- _ФРАГМЕНТ ТЕКСТА_
|---|

Увы, тотальным бдению и служению порой случается основательно обмишулиться. Всем, скажем, известно, что фюрер не выносил Чаплина, и чаплинского духу на немецких экранах не было. Известно также, что тот же Гитлер обожал актрису Марику Рёкк, и та на немецких экранах царила. Так вот в фильме "Девушка моей мечты" героиня (Марика Рёкк) не приходит на свидание к герою, который главный инженер. При обоюдном черчении дружок этого инженера накалывает то ли на рейсфедеры то ли на циркули ластики, и с намеком изображает цитату из "Новых времен" - танец булочек, который машинально исполнял наколотыми на вилки булочками одинокий огорченный Чаплин, когда к нему на старательно приготовленный ужин не пришла обожаемая девушка.
Что это? Цензура проворонила? Допустим. Но режиссер-то знал, на что идет! Группа же съемочная знала, откуда цитата! Никто же не стукнул!
Что затем и позволило героям "Девушки моей мечты" заниматься любовью, а нам балдеть на трофейном фрицевском шедевре.
С ГОЛОВЫ НА НОГИ, НО СПРАВА НАЛЕВО
Сейчас время дилетантов и шарлатанов. Не обходится без них и торопливо оживающее в последние годы еврейское самосознание.

|---|

- _СПИСОК ЗАПИСЕЙ_
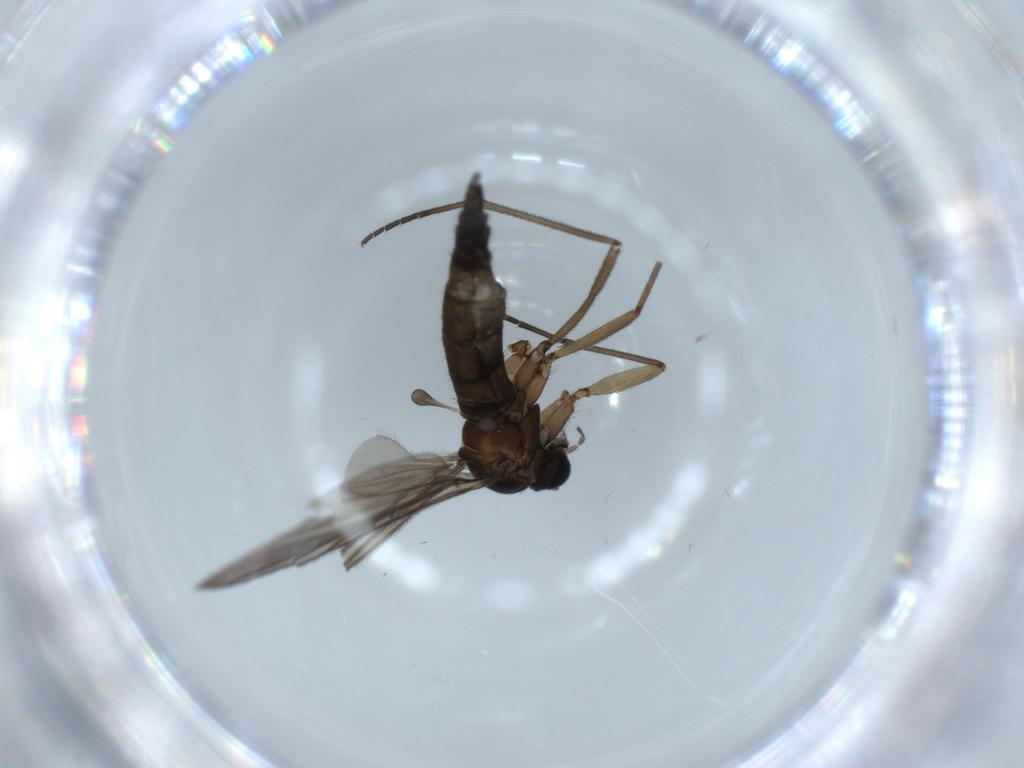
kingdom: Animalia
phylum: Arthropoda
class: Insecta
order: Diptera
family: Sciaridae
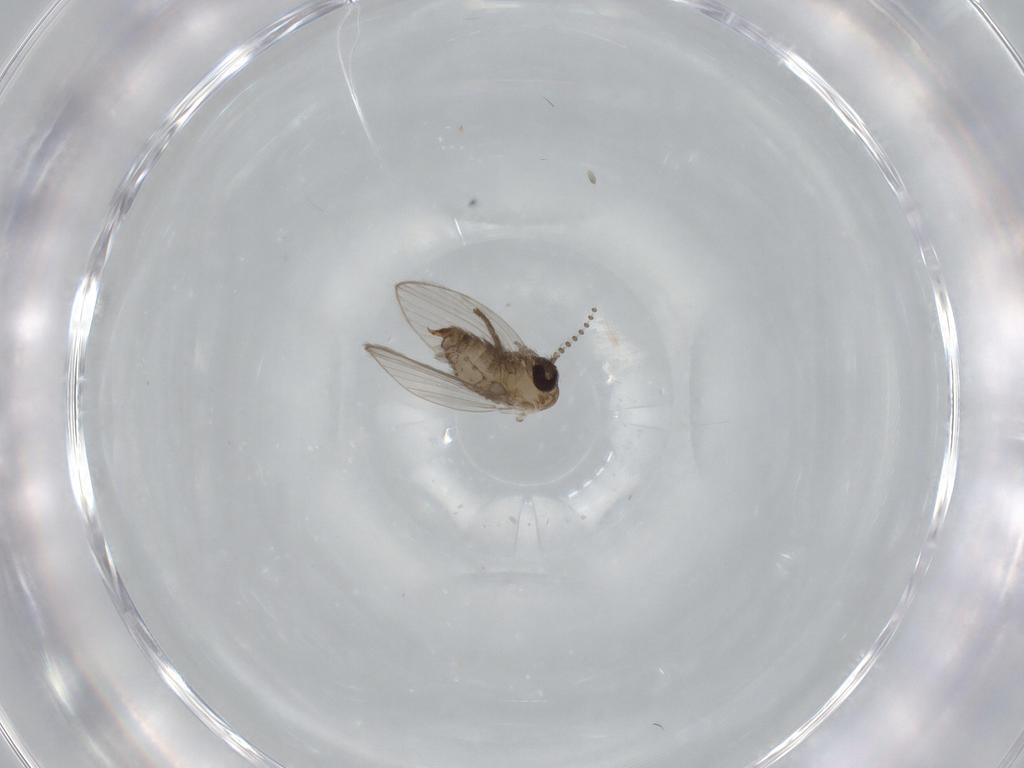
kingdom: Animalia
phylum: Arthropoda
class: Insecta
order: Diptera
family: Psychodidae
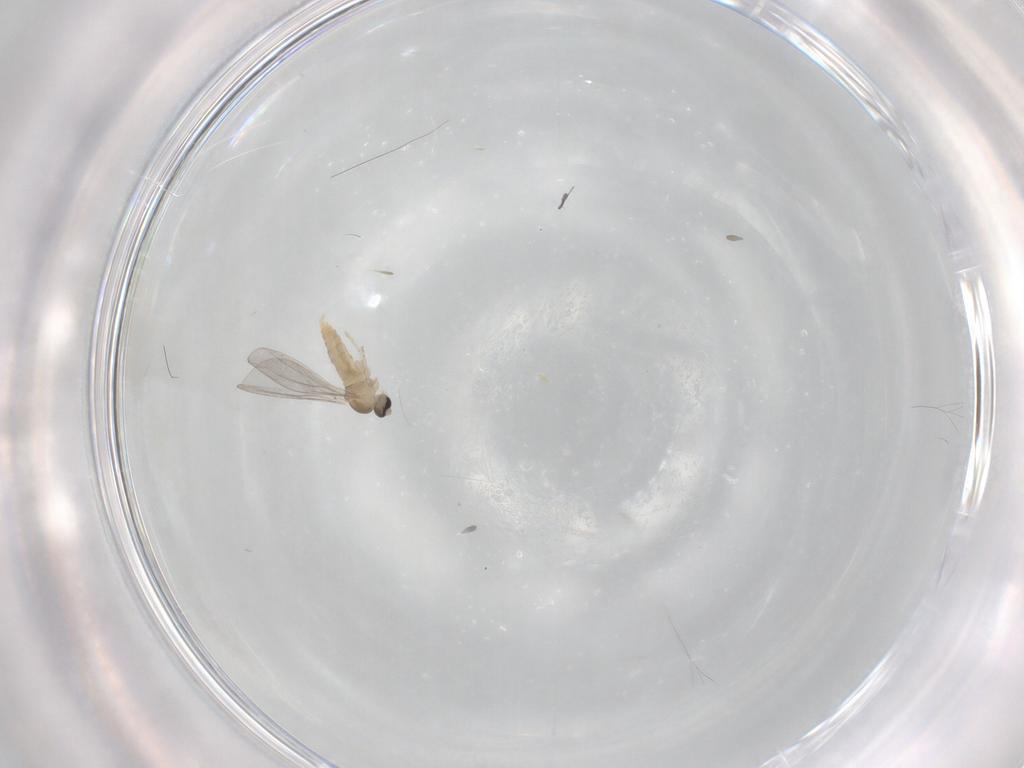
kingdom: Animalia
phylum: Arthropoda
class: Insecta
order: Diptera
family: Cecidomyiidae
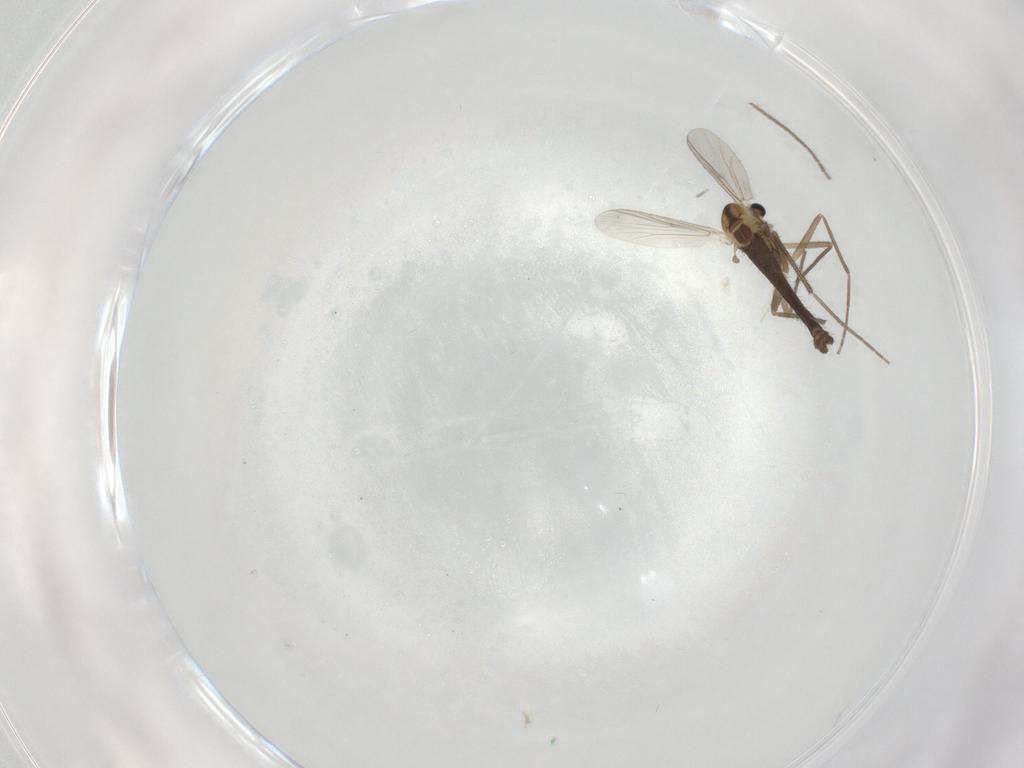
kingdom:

|---|

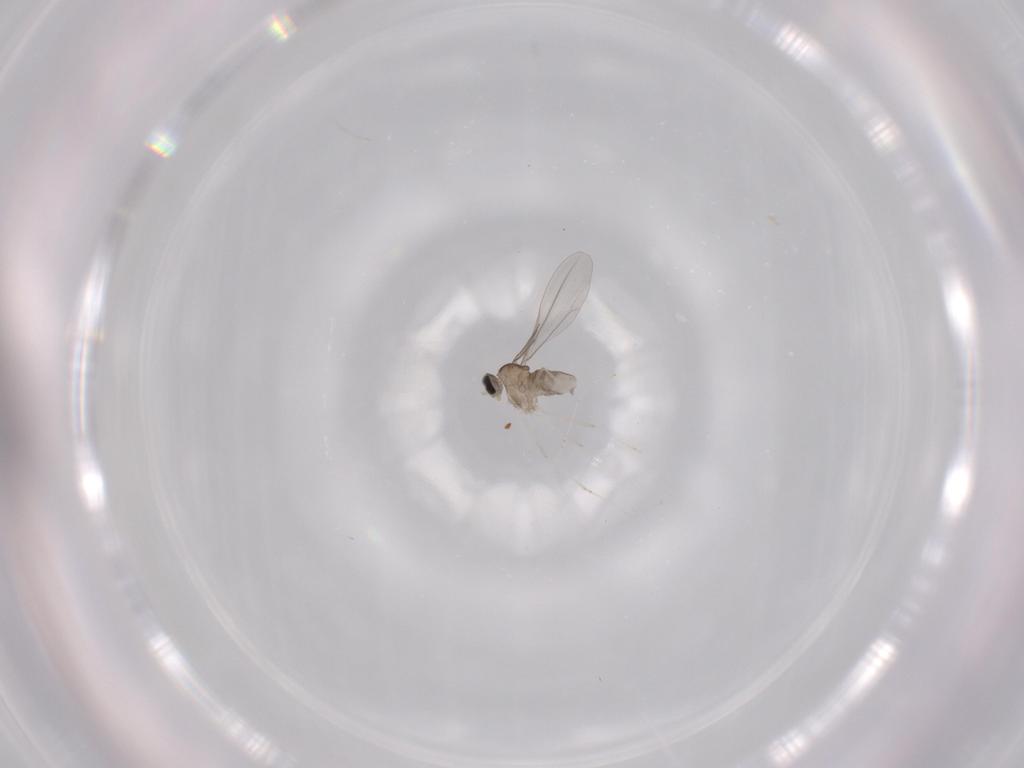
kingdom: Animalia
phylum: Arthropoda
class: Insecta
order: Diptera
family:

|---|

- _ЗАДАНИЕ A_
Какую актрису, согласно фрагменту текста, обожал Гитлер?
- _ЗАДАНИЕ B_
Замените в записях «phylum» на «division» от строки с «family: Sciaridae» до строки с «family: Cecidomyiidae» включительно. Приведите только эти строки, без изображений.
Фрагмент текста и записи взяты из разных источников.

- _ОТВЕТ A_
Марику Рёкк.

- _ОТВЕТ B_
family: Sciaridae
kingdom: Animalia
division: Arthropoda
class: Insecta
order: Diptera
family: Psychodidae
kingdom: Animalia
division: Arthropoda
class: Insecta
order: Diptera
family: Cecidomyiidae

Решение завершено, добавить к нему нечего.